Two atoms are walking down the street. The first atom says to the second atom "I think I lost an electron!" The second says "Are you sure?" To which the first states "I'm positive!"


This is a rough draft

Electronics is the study and use of devices that control the flow of electrons (or other charged particles). These devices can be used to process information or perform tasks using electromagnetic power.

Atoms, the smallest particles of matter (which cannot be divided and still blah blah), are made of protons, electrons, and neutrons.

Electrons have a negative charge, and protons have a positive charge. Neutrons have no charge. The notation that a charge is positive or negative is arbitrary.

Particles that have the same charge (such as two electrons) have a tendency to push each other away; to repel. Particles with opposite charge (such as a proton and an electron) tend to move closer together, or attract. This effect extends from every particle to infinity, although it decreases with distance. It is called the particle's electric field.

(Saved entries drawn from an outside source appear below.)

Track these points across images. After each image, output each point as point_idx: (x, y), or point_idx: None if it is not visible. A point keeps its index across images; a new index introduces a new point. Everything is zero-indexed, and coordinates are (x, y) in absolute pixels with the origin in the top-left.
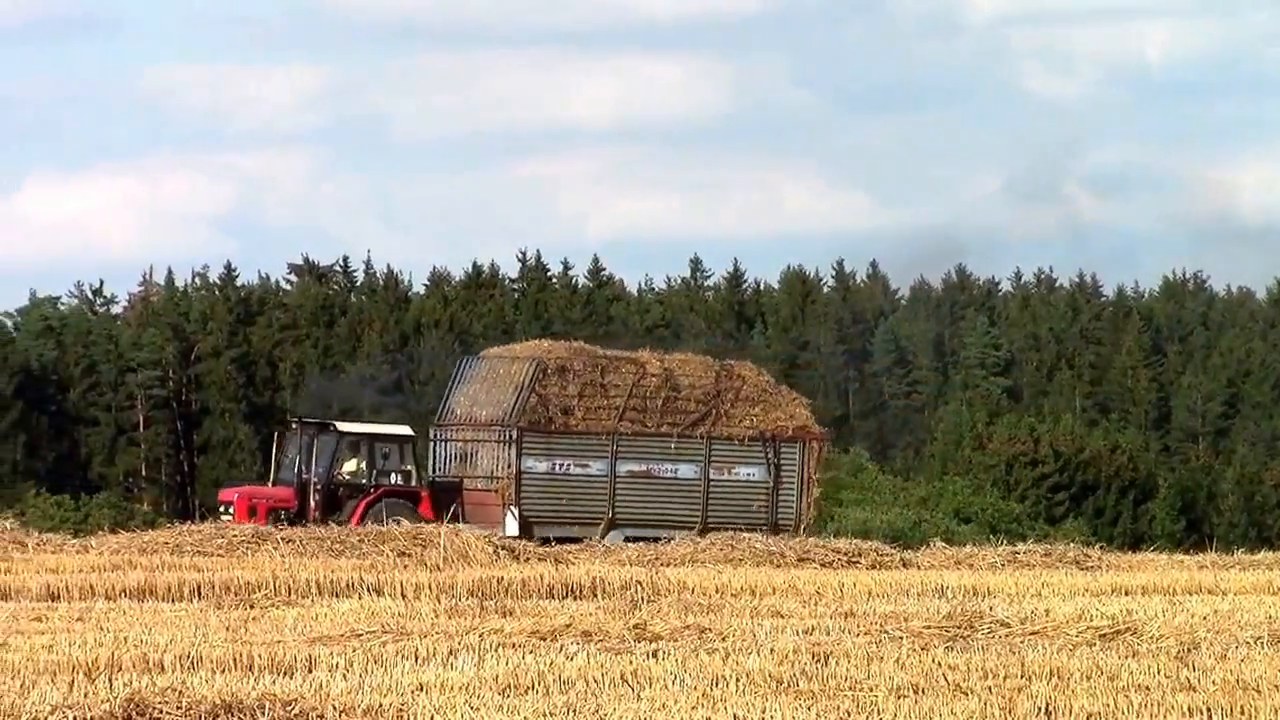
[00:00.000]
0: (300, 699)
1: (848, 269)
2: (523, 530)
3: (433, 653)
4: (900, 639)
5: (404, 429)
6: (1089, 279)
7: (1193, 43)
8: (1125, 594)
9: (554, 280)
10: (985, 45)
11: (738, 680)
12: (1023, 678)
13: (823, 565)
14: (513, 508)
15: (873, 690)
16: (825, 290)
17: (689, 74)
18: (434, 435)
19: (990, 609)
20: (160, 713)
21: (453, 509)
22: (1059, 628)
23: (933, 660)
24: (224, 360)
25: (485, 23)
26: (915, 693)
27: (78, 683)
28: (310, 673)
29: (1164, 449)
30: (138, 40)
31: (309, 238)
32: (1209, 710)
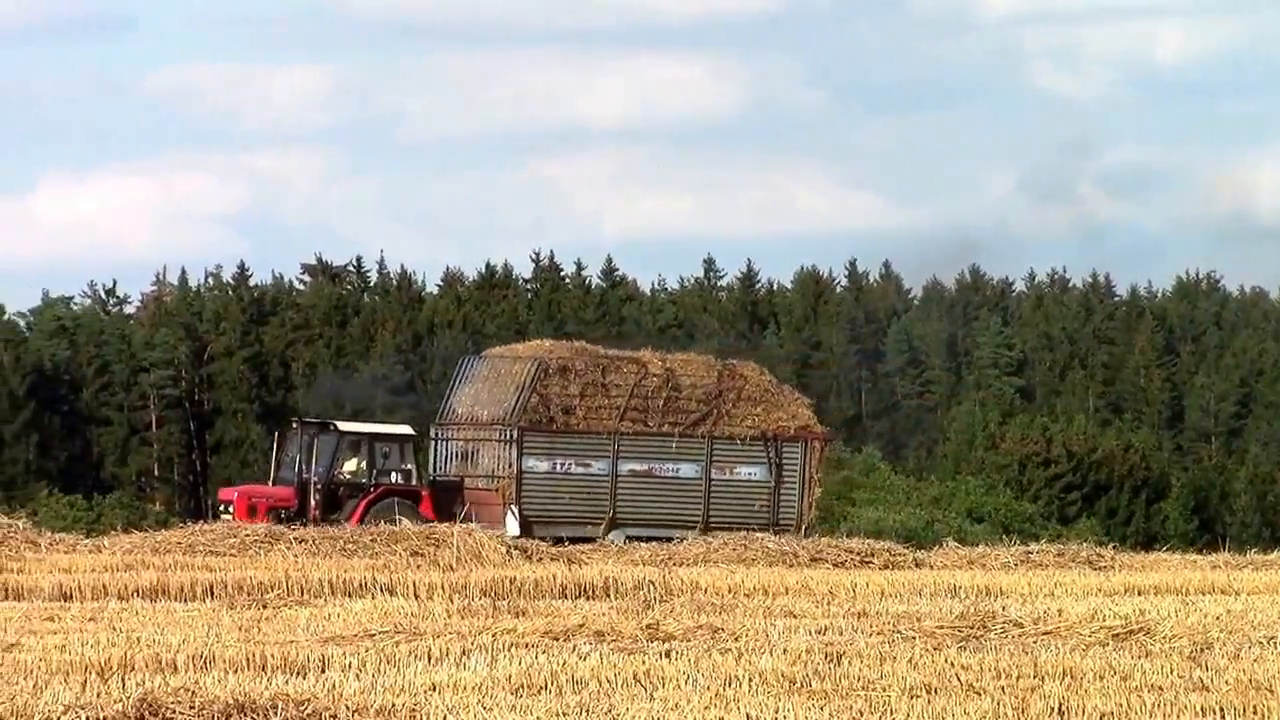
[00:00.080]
0: (313, 699)
1: (861, 269)
2: (523, 530)
3: (445, 653)
4: (913, 639)
5: (404, 428)
6: (1102, 279)
7: (1206, 42)
8: (1138, 594)
9: (567, 280)
10: (997, 45)
11: (750, 680)
12: (1035, 678)
13: (835, 565)
14: (513, 507)
15: (885, 690)
16: (838, 290)
17: (702, 74)
18: (435, 434)
19: (1003, 609)
20: (173, 713)
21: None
22: (1072, 628)
23: (945, 660)
24: (237, 360)
25: (498, 23)
26: (928, 692)
27: (90, 683)
28: (323, 673)
29: (1177, 449)
30: (150, 40)
31: (322, 237)
32: (1222, 710)
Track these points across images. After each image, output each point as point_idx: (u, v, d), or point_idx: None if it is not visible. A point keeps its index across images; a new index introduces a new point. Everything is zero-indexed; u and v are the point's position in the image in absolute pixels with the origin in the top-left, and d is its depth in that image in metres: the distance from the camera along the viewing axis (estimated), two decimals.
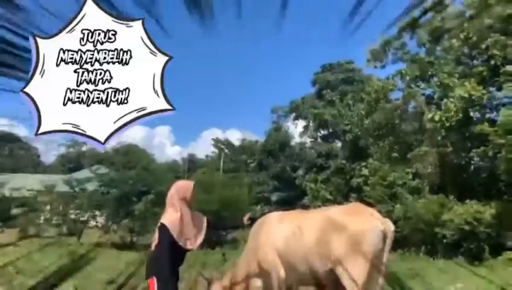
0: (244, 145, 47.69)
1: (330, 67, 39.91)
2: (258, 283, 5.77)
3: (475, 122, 18.74)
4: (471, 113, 18.86)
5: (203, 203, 17.65)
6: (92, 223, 24.69)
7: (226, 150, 49.07)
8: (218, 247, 19.14)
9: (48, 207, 26.11)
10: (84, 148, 59.77)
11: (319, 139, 40.80)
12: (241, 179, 32.59)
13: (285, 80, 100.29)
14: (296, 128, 43.59)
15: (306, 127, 41.40)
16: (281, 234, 5.67)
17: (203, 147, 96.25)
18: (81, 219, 24.26)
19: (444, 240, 16.90)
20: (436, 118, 18.89)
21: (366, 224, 5.21)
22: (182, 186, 4.84)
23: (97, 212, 24.28)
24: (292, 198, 36.64)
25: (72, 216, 24.60)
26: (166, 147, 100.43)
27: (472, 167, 19.68)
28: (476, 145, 18.19)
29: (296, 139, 42.89)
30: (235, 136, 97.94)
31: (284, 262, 5.57)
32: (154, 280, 4.29)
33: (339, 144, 37.80)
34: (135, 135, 74.60)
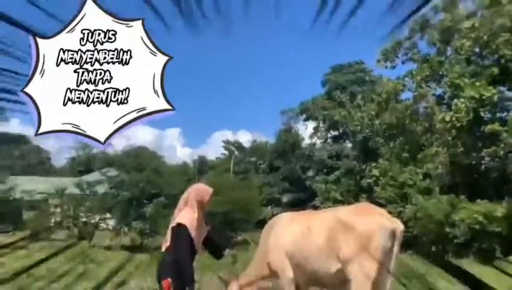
0: (254, 147, 47.56)
1: (340, 68, 39.78)
2: (268, 283, 5.76)
3: (486, 122, 18.61)
4: (482, 113, 18.71)
5: (214, 205, 17.65)
6: (103, 225, 24.78)
7: (236, 152, 48.96)
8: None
9: (59, 210, 26.23)
10: (94, 151, 59.84)
11: (329, 140, 40.77)
12: (252, 181, 32.68)
13: (295, 81, 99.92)
14: (306, 130, 43.40)
15: (316, 128, 41.32)
16: (290, 235, 5.65)
17: (214, 149, 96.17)
18: (91, 221, 24.36)
19: (455, 240, 16.80)
20: (447, 118, 18.79)
21: (374, 223, 5.17)
22: (202, 189, 4.86)
23: (108, 215, 24.37)
24: (303, 199, 36.56)
25: (83, 219, 24.69)
26: (176, 149, 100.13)
27: (483, 166, 19.54)
28: (487, 145, 18.07)
29: (306, 141, 42.70)
30: (245, 138, 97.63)
31: (293, 263, 5.55)
32: (169, 280, 4.20)
33: (349, 145, 37.76)
34: (145, 137, 74.70)
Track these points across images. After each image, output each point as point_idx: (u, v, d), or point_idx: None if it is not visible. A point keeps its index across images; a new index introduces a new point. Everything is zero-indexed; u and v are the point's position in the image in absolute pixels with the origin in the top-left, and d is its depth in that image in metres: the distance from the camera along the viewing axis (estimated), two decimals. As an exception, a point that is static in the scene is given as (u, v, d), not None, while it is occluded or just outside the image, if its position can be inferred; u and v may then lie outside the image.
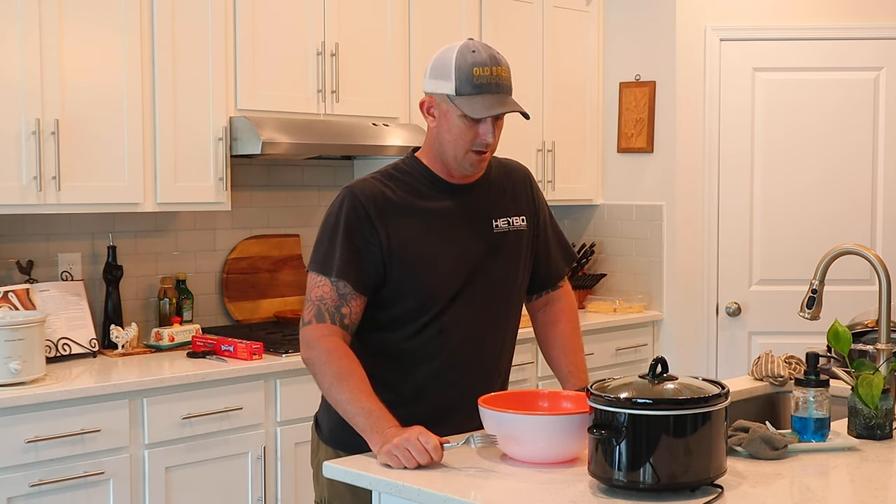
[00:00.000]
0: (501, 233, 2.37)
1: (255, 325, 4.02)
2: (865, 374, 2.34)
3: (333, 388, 2.21)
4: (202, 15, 3.60)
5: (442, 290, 2.28)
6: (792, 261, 4.69)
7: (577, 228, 5.16)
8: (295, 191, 4.29)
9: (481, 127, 2.23)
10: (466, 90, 2.20)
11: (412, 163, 2.36)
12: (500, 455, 2.15)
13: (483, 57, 2.21)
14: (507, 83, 2.24)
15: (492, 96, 2.21)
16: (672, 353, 4.73)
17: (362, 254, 2.25)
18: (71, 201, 3.33)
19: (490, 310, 2.37)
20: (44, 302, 3.47)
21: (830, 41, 4.72)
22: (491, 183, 2.40)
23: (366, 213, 2.25)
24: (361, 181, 2.33)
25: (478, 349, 2.36)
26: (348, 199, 2.28)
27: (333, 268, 2.24)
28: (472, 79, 2.20)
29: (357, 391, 2.18)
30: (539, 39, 4.72)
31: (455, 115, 2.23)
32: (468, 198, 2.35)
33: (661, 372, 1.97)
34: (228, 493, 3.41)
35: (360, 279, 2.25)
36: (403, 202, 2.29)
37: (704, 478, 1.89)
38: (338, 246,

Protons and neutrons combine to form the atom's nucleus, with electrons circling them at a relatively great distance (held near the protons by the fact that they are oppositely charged).

All atoms have electrons surrounding them, which tend to exist in several layers. (The modern model of the atom, which involves quantum mechanics, is more complicated, but both models are equally valid for electronics, so we will use the vastly simpler classical model for our introduction to electronics.) The outermost electrons are free to move from atom to atom. The inner shells of electrons are held tightly to just one atom. The electrons that are free to move are called valence electrons.

Electronic devices are based on the following principles:

  1. Atoms in certain types of materials (called conductors) have many electrons which are free to move from atom to atom.
  2. Atoms in other types of materials (called insulators) do not have many free electrons, and so the electrons tend to stay attached to the same atom.
  3. Electrons are repelled from other electrons.

The most commonly used conductors are metals. Metals have electrons that are very free to move from atom to atom, and do so constantly. This is sometimes thought of as many atomic nuclei surrounded by a "sea of electrons".